**THE TASK**. Exactly reproduce the entries, dropping any pictures from your copy.

(MATERIAL SHOWN)

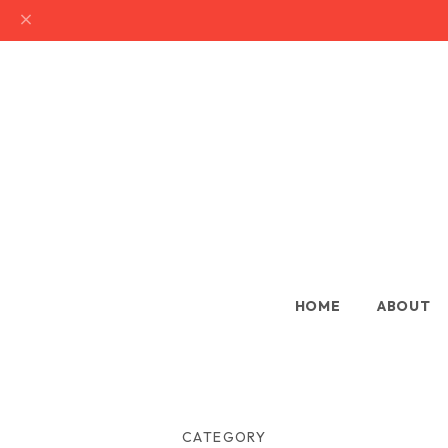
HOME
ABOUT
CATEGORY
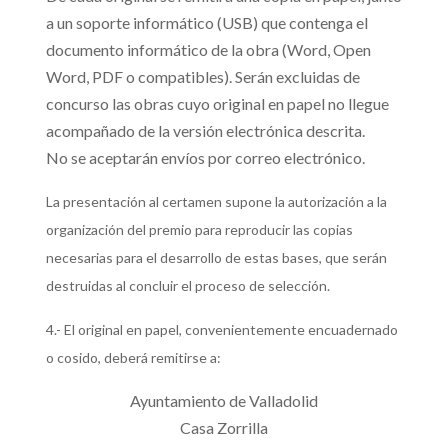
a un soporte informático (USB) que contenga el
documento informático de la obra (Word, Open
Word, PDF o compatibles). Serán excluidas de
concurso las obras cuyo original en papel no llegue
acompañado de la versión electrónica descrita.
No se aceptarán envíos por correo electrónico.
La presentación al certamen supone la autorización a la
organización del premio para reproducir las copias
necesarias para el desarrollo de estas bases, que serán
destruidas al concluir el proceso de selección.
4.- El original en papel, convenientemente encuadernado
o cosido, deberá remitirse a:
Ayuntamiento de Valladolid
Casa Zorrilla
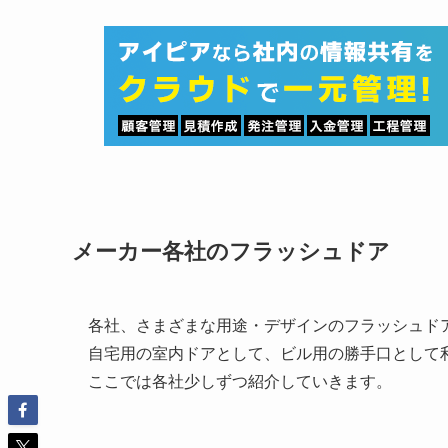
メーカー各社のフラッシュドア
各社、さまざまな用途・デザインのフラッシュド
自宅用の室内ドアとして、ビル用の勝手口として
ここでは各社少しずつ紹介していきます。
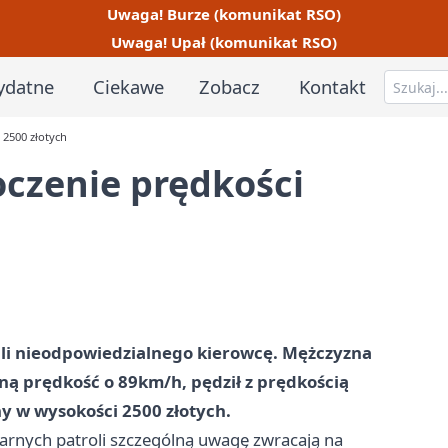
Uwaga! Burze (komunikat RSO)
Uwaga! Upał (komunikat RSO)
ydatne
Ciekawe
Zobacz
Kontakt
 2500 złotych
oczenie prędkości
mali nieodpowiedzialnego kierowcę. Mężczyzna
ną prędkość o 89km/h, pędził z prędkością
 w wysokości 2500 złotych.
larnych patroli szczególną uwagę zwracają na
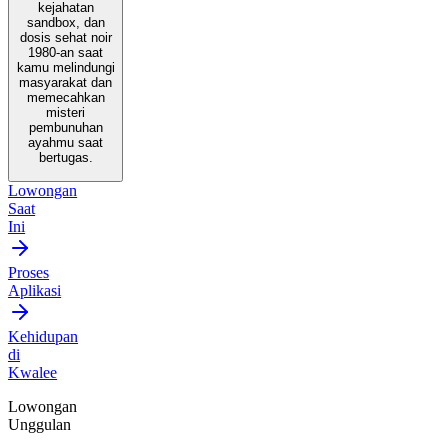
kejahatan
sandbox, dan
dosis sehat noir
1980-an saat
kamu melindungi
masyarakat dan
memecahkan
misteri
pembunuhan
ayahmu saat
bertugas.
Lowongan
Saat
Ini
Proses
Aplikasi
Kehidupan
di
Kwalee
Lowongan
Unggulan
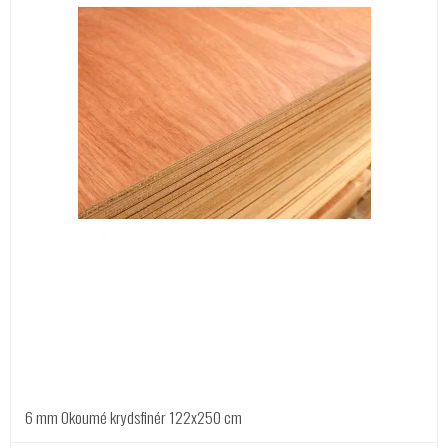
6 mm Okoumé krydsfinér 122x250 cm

(End MATERIAL SHOWN)

**SOLVED EXERCISE**.
HOME
ABOUT
CATEGORY
a un soporte informático (USB) que contenga el
documento informático de la obra (Word, Open
Word, PDF o compatibles). Serán excluidas de
concurso las obras cuyo original en papel no llegue
acompañado de la versión electrónica descrita.
No se aceptarán envíos por correo electrónico.
La presentación al certamen supone la autorización a la
organización del premio para reproducir las copias
necesarias para el desarrollo de estas bases, que serán
destruidas al concluir el proceso de selección.
4.- El original en papel, convenientemente encuadernado
o cosido, deberá remitirse a:
Ayuntamiento de Valladolid
Casa Zorrilla
メーカー各社のフラッシュドア
各社、さまざまな用途・デザインのフラッシュド
自宅用の室内ドアとして、ビル用の勝手口として
ここでは各社少しずつ紹介していきます。
Uwaga! Burze (komunikat RSO)
Uwaga! Upał (komunikat RSO)
ydatne
Ciekawe
Zobacz
Kontakt
 2500 złotych
oczenie prędkości
mali nieodpowiedzialnego kierowcę. Mężczyzna
ną prędkość o 89km/h, pędził z prędkością
 w wysokości 2500 złotych.
larnych patroli szczególną uwagę zwracają na
kejahatan
sandbox, dan
dosis sehat noir
1980-an saat
kamu melindungi
masyarakat dan
memecahkan
misteri
pembunuhan
ayahmu saat
bertugas.
Lowongan
Saat
Ini
Proses
Aplikasi
Kehidupan
di
Kwalee
Lowongan
Unggulan
6 mm Okoumé krydsfinér 122x250 cm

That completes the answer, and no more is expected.